There are better companies out there and they're in Ontario as well

Slim


----------



## Spencer100 (29 Aug 2006)

I bet they are trying to drum up publicity for this as an option for the LARV.


----------



## tabernac (29 Aug 2006)

IIRC Canada AM had a spot on this vehicle a few months ago.


----------



## Colin Parkinson (29 Aug 2006)

George Wallace said:
			
		

> Ummmmm!
> 
> Colin
> 
> There are two in the photo at the top of the page.

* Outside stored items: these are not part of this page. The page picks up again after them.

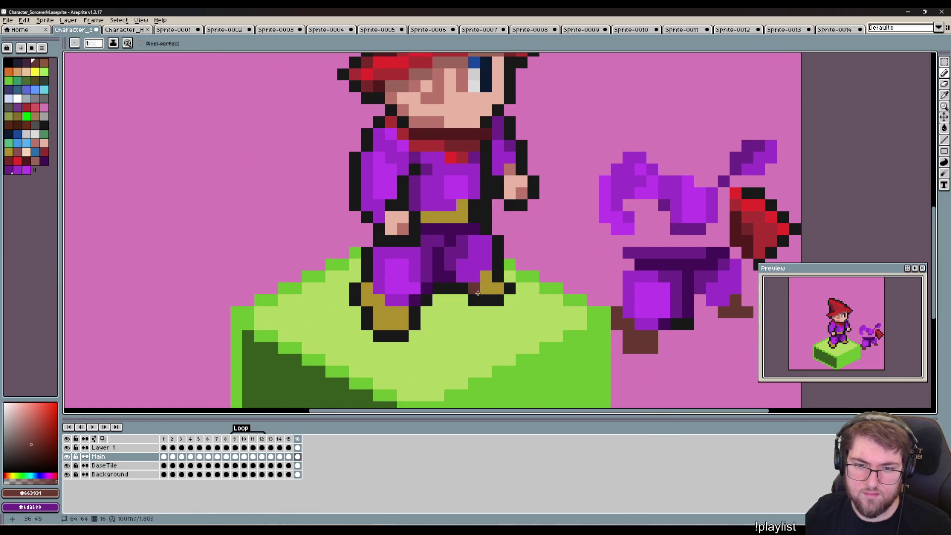
pyautogui.click(485, 288)
pyautogui.moveTo(498, 288); pyautogui.dragTo(486, 277)
# Repaint the left boot's remaining gold pixels dark brown.
pyautogui.click(380, 322)
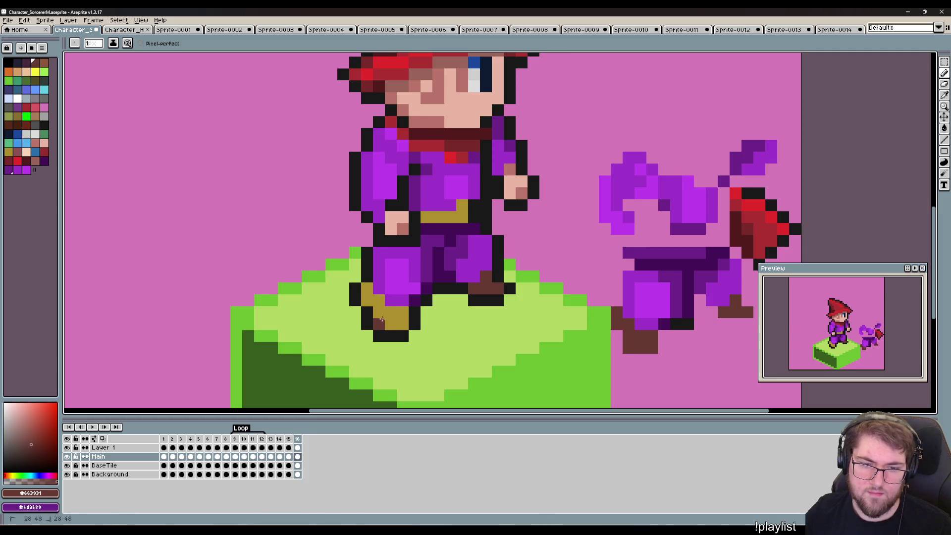
pyautogui.moveTo(382, 319)
pyautogui.mouseDown()
pyautogui.moveTo(403, 312)
pyautogui.moveTo(382, 307)
pyautogui.mouseUp()
pyautogui.click(369, 292)
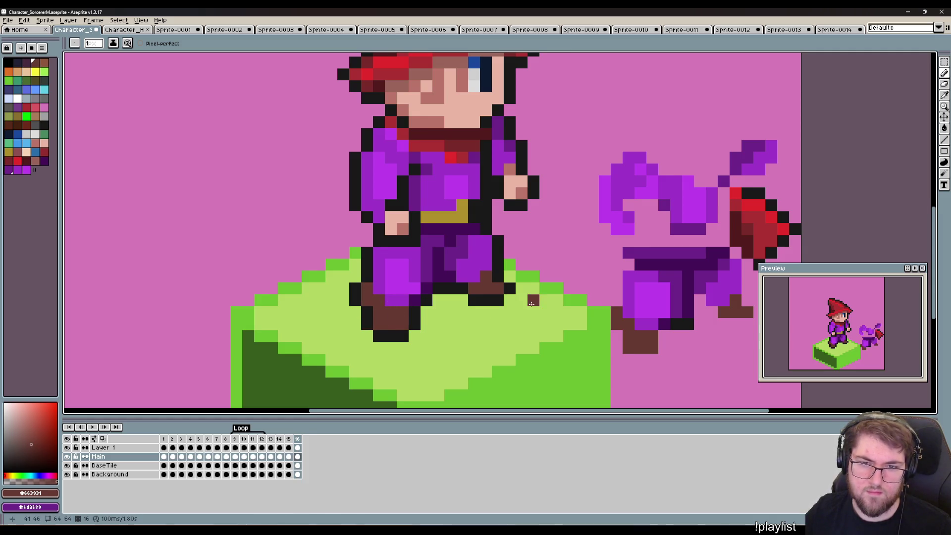
pyautogui.scroll(-2, 369, 294)
pyautogui.scroll(1, 421, 339)
pyautogui.scroll(1, 421, 339)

Sorry, the picture in the TS article looked like an "artist impression" drawing that is typical of many of the designs that never get built, once I saw the larger photo I realized my error.


----------



## TN2IC (30 Aug 2006)

So are they in service or not?


----------



## Franko (31 Aug 2006)

TN2IC said:
			
		

> So are they in service or not?



No.


----------



## Koenigsegg (31 Aug 2006)

There have been at least two in Barrie however.


----------



## a_majoor (4 Sep 2006)

Spencer100 said:
			
		

> I bet they are trying to drum up publicity for this as an option for the LARV.



Vehicles resembling or based on SUV's are the wrong choice for the LARV project; see:

Our 'maybe' new recce vehicle  http://forums.army.ca/forums/threads/35535.0.html
"Trading Saber for Stealth" or "Are We a One Trick Pony?"  http://forums.army.ca/forums/threads/35526.0.html

for some pretty in depth discussion.


----------